Yesterday, among others, Delores Huerta was given the highest honor in the land awarded to civilians. Her history as a civil rights and labor leader for Hispanics is prestigious and legendary.
SHe was born in 1930 in a mining town in Northern New Mexico where her father was a union activist and State Assemblyman. After her parent’s divorce, her mother, Alicia Chavez, moved the family to Stockton, Calif. Her mother owned a restaurant and hotel where farm workers were welcome for free, setting an example of generosity and concern for others.
Huerta graduated from the University of Pacific with a teaching degree, but felt she could do more by organizing farm workers, so she founded the Community Service Organization (CSO) to confront segregation and police brutality against the Hispanic population. In 1960 while working for the CSO, she organized and founded the Agricultural Workers Association and became a fearless lobbyist in Sacramento where she championed landmark legislation like allowing voters the right to vote in Spanish and to take a driver’s license test in their native language. In 1962 she went to Washington to lobby for an end to the Bracero Program.
Huerta and Cesar Chavez form team, advocate for Filipino workers as well
After meeting Cesar Chavez, they worked together to organize farm workers. In Delano, Calif. they formed the National Farm Workers Association, which was the predecessor of the United Farm Workers (UFW).
In 1965 Huerta and Chavez incorporated Filipino workers in their cause and went on strike in Delano, Calif., against grape growers.

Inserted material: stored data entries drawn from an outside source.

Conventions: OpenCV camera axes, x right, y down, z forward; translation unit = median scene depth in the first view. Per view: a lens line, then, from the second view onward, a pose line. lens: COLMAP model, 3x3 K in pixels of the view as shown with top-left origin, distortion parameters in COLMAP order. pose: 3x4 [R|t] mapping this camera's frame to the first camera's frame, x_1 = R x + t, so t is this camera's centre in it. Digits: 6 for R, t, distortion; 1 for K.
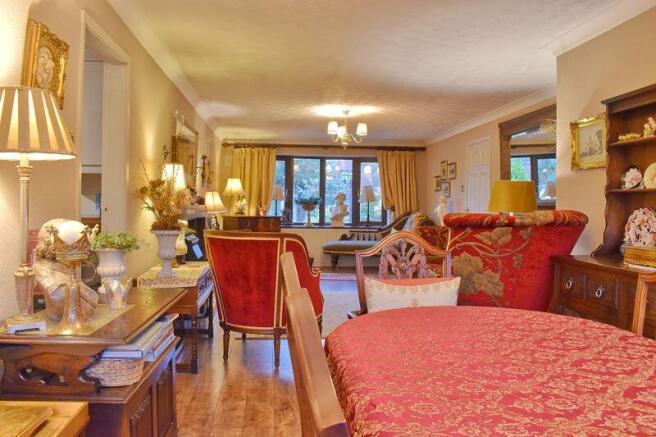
lens RADIAL K [[517.9, 0, 326.4], [0, 517.9, 219.4], [0, 0, 1]] dist [-0.107350, -0.007359]
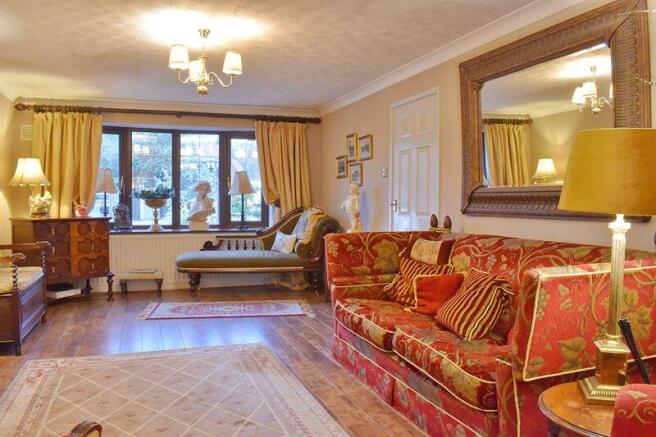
lens RADIAL K [[517.9, 0, 325.1], [0, 517.9, 216.7], [0, 0, 1]] dist [-0.107350, -0.007359]
pose [[0.969941, -0.018294, 0.242652, 0.019615], [0.016488, 0.999819, 0.009473, -0.008169], [-0.242781, -0.005187, 0.970067, 0.300523]]
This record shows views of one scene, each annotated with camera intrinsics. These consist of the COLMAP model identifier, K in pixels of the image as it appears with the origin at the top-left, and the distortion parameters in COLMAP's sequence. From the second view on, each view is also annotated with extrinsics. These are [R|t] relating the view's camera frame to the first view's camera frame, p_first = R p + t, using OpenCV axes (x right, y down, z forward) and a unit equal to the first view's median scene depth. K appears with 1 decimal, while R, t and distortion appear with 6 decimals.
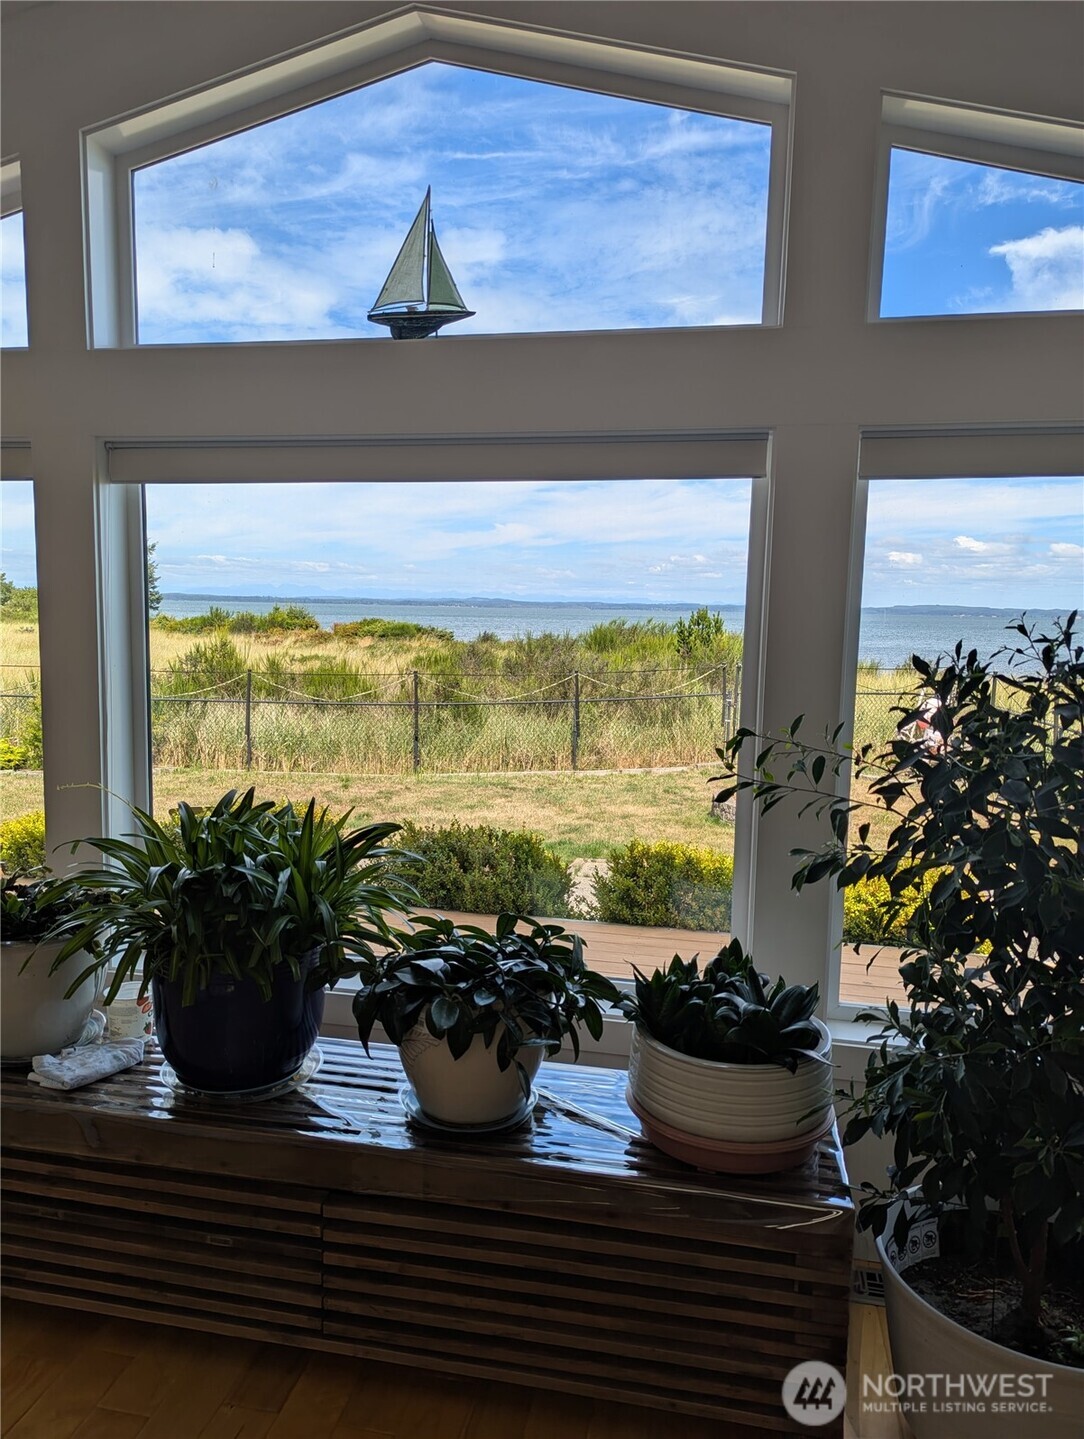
lens RADIAL K [[1017.9, 0, 531.7], [0, 1017.9, 725.1], [0, 0, 1]] dist [0.062187, -0.058341]
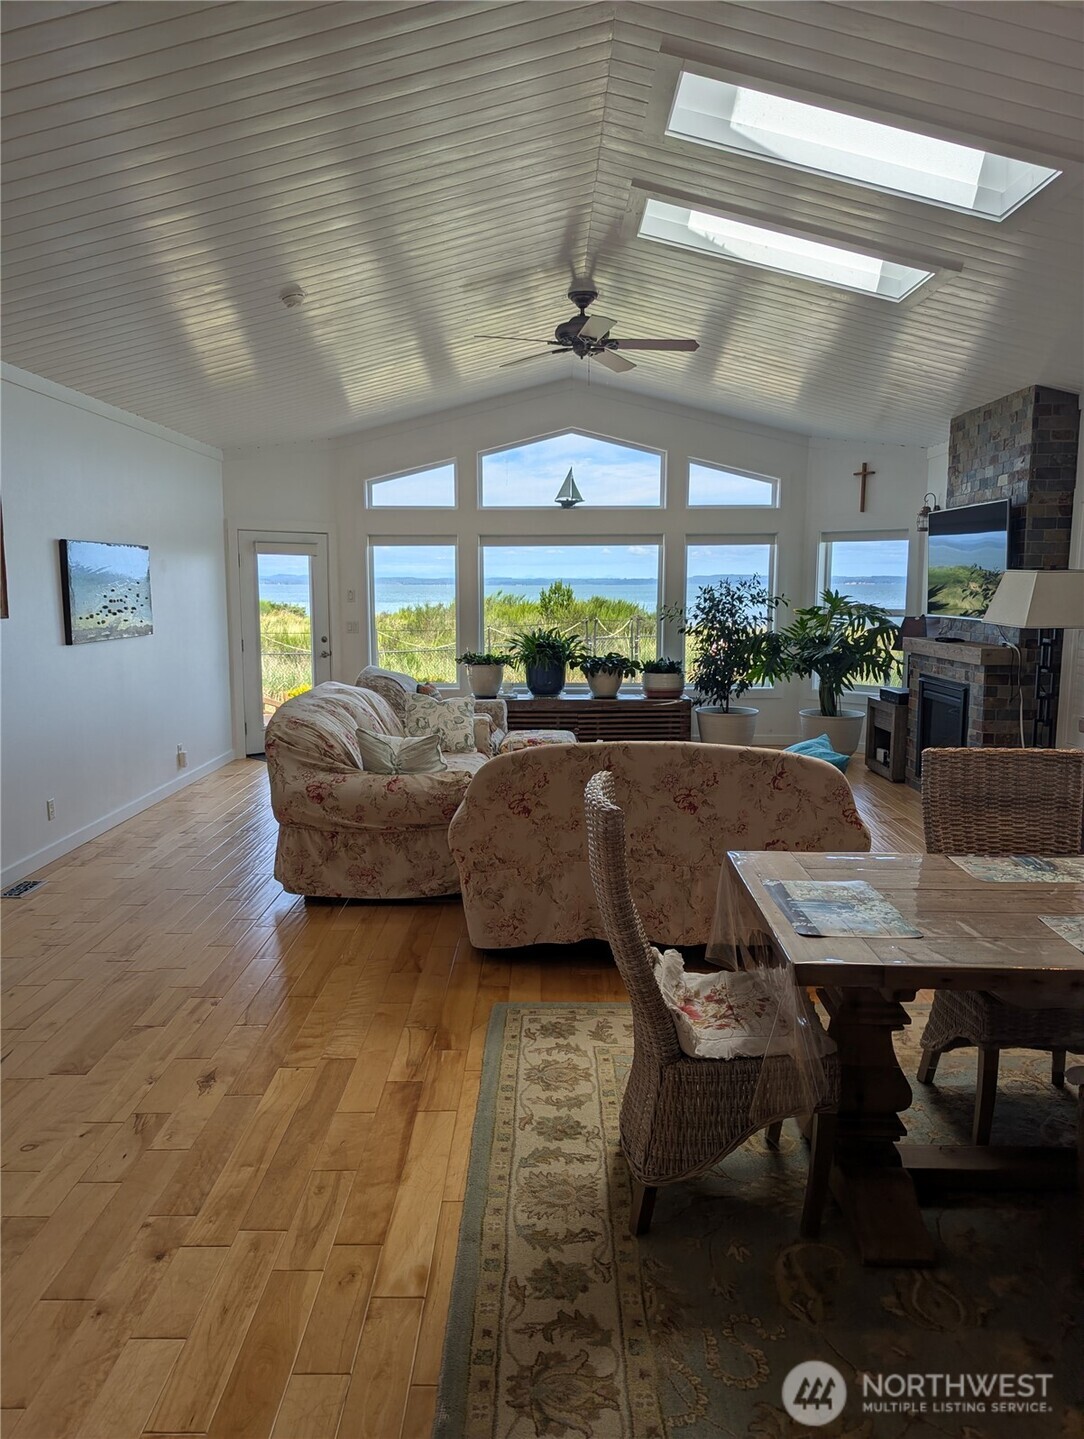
lens RADIAL K [[1017.9, 0, 533.0], [0, 1017.9, 715.3], [0, 0, 1]] dist [0.062187, -0.058341]
pose [[0.983065, -0.039942, 0.178852, -1.037126], [0.038651, 0.999195, 0.010702, 0.368600], [-0.179136, -0.003608, 0.983818, -2.909531]]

In September 5,000 grape workers walked off their jobs in the famous “Delano Grape Strike.” The strike lasted for five years. Ms. Huerta directed the United Farm Workers’ national grape boycott, taking the plight of the farm workers to the consumers. The boycott resulted in the entire California table grape industry signing a three-year collective bargaining agreement with the United Farm Workers.

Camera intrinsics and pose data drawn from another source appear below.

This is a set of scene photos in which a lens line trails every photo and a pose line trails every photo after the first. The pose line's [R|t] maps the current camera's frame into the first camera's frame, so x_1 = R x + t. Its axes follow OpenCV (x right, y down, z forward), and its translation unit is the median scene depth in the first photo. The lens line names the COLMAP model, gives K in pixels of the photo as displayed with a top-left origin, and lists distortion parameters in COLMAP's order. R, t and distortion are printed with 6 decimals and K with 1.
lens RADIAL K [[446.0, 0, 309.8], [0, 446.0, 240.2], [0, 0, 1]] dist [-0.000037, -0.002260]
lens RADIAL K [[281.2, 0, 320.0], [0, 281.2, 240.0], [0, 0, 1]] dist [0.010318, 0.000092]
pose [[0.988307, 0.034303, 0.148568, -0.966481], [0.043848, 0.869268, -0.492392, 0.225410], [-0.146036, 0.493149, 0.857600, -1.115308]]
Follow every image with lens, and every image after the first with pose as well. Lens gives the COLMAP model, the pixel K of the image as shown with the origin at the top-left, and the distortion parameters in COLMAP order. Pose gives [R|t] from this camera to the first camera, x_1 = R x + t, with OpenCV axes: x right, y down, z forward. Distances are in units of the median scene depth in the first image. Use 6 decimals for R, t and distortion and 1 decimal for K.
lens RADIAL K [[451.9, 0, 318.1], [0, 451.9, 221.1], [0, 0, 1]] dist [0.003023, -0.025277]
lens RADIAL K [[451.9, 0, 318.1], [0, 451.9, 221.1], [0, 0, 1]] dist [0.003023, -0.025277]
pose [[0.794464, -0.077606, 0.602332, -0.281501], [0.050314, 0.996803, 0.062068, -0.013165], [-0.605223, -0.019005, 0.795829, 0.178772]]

As a proactive environmentalist, Ms. Huerta was one of the first to warn of the hazards to farm workers, consumers and the environment of DDT and Parathyon.
At 69, Dolores Huerta still works long hours for the union she co-founded and nurtured. Many days find her in cities across North America promoting "La Causa" (the farmworker’s cause) and women’s rights. For more than 30 years, Dolores Huerta remained Cesar Chavez' most loyal and trusted advisor. Together they founded the Robert F. Kennedy Medical Plan, the Juan De La Cruz Farm Worker Pension Fund, the the Farm Workers Credit Union, the first medical and pension plan and credit union for farm workers. They also formed the National Farm Workers Service Center, Inc., a community based affordable housing and Spanish language radio communications organization with five Spanish radio stations.
As an advocate for farm worker rights, Dolores has been arrested 22 times for non-violent peaceful union activities.
In 1984 the California State Senate bestowed upon her the Outstanding Labor Leader Award. In 1993 Dolores was inducted into the National Women's Hall of Fame. That same year she received the American Civil Liberties Union (ACLU) Roger Baldwin Medal of Liberty Award, the Eugene V. Debs Foundation Outstanding American Award, and the Ellis Island Medal of Freedom Award. She is also the recipient of the Consumers Union Trumpeter's Award. In 1998 she was one of three Ms. Magazine's, "Women of the Year" and the Ladies Home Journal's "100 Most Important Women of the 20th Century".
She received honorary doctorate degrees from:
New College of San Francisco, 1990
San Francisco State University, 1993
S.U.N.I. New Palz University, 1999
Aside from currently serving as the Secretary-Treasure of the United Farm Workers, she is the vice president for the Coalition for Labor Union Women, the vice president of the California AFL-CIO, and is a board member for the Fund For The Feminist Majority, which advocates for the political and equal rights for women.
Her achievements and advocacy are legendary and no one deserves the highest honor in the land more than Delores Huerta.